[Data records]
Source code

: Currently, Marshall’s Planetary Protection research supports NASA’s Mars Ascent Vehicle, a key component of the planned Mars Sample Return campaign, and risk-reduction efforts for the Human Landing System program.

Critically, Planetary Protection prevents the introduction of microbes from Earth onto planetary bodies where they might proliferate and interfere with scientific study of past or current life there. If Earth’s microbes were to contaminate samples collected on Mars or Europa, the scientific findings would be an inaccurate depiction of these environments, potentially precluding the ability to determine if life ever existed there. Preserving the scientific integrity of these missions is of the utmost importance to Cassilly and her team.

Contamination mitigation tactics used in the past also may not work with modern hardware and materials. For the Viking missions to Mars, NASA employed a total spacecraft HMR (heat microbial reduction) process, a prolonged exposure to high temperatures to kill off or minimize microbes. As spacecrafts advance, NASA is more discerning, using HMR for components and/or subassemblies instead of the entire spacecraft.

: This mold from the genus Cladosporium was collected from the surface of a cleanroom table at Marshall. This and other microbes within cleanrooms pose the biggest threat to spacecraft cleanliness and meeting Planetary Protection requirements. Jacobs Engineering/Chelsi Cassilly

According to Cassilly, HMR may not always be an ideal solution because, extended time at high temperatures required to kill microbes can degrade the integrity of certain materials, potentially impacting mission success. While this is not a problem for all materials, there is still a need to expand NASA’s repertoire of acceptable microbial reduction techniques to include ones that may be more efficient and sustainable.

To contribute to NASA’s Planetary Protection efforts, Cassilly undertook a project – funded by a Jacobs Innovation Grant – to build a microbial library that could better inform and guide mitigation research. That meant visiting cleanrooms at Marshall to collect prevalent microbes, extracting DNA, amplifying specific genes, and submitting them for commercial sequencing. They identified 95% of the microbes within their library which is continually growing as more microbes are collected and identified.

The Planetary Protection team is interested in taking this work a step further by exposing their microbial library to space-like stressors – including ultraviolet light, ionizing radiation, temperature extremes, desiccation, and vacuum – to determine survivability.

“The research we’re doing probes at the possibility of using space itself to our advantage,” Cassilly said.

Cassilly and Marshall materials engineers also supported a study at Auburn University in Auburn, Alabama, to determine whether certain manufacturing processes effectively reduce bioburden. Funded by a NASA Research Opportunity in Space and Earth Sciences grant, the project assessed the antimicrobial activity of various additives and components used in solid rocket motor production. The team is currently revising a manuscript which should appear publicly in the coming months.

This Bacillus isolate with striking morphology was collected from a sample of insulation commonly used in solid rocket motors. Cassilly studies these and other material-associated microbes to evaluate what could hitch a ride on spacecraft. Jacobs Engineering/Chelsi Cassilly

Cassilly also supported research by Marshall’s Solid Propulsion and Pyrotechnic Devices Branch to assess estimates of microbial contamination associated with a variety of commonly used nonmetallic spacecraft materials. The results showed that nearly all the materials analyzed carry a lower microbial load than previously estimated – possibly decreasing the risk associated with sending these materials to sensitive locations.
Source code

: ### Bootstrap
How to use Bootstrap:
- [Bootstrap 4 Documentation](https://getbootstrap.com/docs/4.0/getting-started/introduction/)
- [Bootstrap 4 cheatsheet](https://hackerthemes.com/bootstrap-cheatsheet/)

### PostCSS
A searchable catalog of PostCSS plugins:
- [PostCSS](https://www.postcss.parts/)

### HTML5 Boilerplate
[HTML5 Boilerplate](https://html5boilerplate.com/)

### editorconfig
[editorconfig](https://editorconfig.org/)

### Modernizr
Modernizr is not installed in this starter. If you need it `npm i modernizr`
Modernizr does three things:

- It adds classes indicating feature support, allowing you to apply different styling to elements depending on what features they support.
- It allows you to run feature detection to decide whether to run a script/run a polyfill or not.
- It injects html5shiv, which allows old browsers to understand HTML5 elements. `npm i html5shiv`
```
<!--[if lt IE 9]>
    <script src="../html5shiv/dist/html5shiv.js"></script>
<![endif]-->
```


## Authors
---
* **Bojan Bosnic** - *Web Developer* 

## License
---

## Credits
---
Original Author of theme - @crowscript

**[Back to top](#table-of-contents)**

▸ **Problem details**:
The answer must be the complete set of entries, retyped exactly.

▸ **Written solution**:
Source code

: Currently, Marshall’s Planetary Protection research supports NASA’s Mars Ascent Vehicle, a key component of the planned Mars Sample Return campaign, and risk-reduction efforts for the Human Landing System program.

Critically, Planetary Protection prevents the introduction of microbes from Earth onto planetary bodies where they might proliferate and interfere with scientific study of past or current life there. If Earth’s microbes were to contaminate samples collected on Mars or Europa, the scientific findings would be an inaccurate depiction of these environments, potentially precluding the ability to determine if life ever existed there. Preserving the scientific integrity of these missions is of the utmost importance to Cassilly and her team.

Contamination mitigation tactics used in the past also may not work with modern hardware and materials. For the Viking missions to Mars, NASA employed a total spacecraft HMR (heat microbial reduction) process, a prolonged exposure to high temperatures to kill off or minimize microbes. As spacecrafts advance, NASA is more discerning, using HMR for components and/or subassemblies instead of the entire spacecraft.

: This mold from the genus Cladosporium was collected from the surface of a cleanroom table at Marshall. This and other microbes within cleanrooms pose the biggest threat to spacecraft cleanliness and meeting Planetary Protection requirements. Jacobs Engineering/Chelsi Cassilly

According to Cassilly, HMR may not always be an ideal solution because, extended time at high temperatures required to kill microbes can degrade the integrity of certain materials, potentially impacting mission success. While this is not a problem for all materials, there is still a need to expand NASA’s repertoire of acceptable microbial reduction techniques to include ones that may be more efficient and sustainable.

To contribute to NASA’s Planetary Protection efforts, Cassilly undertook a project – funded by a Jacobs Innovation Grant – to build a microbial library that could better inform and guide mitigation research. That meant visiting cleanrooms at Marshall to collect prevalent microbes, extracting DNA, amplifying specific genes, and submitting them for commercial sequencing. They identified 95% of the microbes within their library which is continually growing as more microbes are collected and identified.

The Planetary Protection team is interested in taking this work a step further by exposing their microbial library to space-like stressors – including ultraviolet light, ionizing radiation, temperature extremes, desiccation, and vacuum – to determine survivability.

“The research we’re doing probes at the possibility of using space itself to our advantage,” Cassilly said.

Cassilly and Marshall materials engineers also supported a study at Auburn University in Auburn, Alabama, to determine whether certain manufacturing processes effectively reduce bioburden. Funded by a NASA Research Opportunity in Space and Earth Sciences grant, the project assessed the antimicrobial activity of various additives and components used in solid rocket motor production. The team is currently revising a manuscript which should appear publicly in the coming months.

This Bacillus isolate with striking morphology was collected from a sample of insulation commonly used in solid rocket motors. Cassilly studies these and other material-associated microbes to evaluate what could hitch a ride on spacecraft. Jacobs Engineering/Chelsi Cassilly

Cassilly also supported research by Marshall’s Solid Propulsion and Pyrotechnic Devices Branch to assess estimates of microbial contamination associated with a variety of commonly used nonmetallic spacecraft materials. The results showed that nearly all the materials analyzed carry a lower microbial load than previously estimated – possibly decreasing the risk associated with sending these materials to sensitive locations.
Source code

: ### Bootstrap
How to use Bootstrap:
- [Bootstrap 4 Documentation](https://getbootstrap.com/docs/4.0/getting-started/introduction/)
- [Bootstrap 4 cheatsheet](https://hackerthemes.com/bootstrap-cheatsheet/)

### PostCSS
A searchable catalog of PostCSS plugins:
- [PostCSS](https://www.postcss.parts/)

### HTML5 Boilerplate
[HTML5 Boilerplate](https://html5boilerplate.com/)

### editorconfig
[editorconfig](https://editorconfig.org/)

### Modernizr
Modernizr is not installed in this starter. If you need it `npm i modernizr`
Modernizr does three things:

- It adds classes indicating feature support, allowing you to apply different styling to elements depending on what features they support.
- It allows you to run feature detection to decide whether to run a script/run a polyfill or not.
- It injects html5shiv, which allows old browsers to understand HTML5 elements. `npm i html5shiv`
```
<!--[if lt IE 9]>
    <script src="../html5shiv/dist/html5shiv.js"></script>
<![endif]-->
```


## Authors
---
* **Bojan Bosnic** - *Web Developer* 

## License
---

## Credits
---
Original Author of theme - @crowscript

**[Back to top](#table-of-contents)**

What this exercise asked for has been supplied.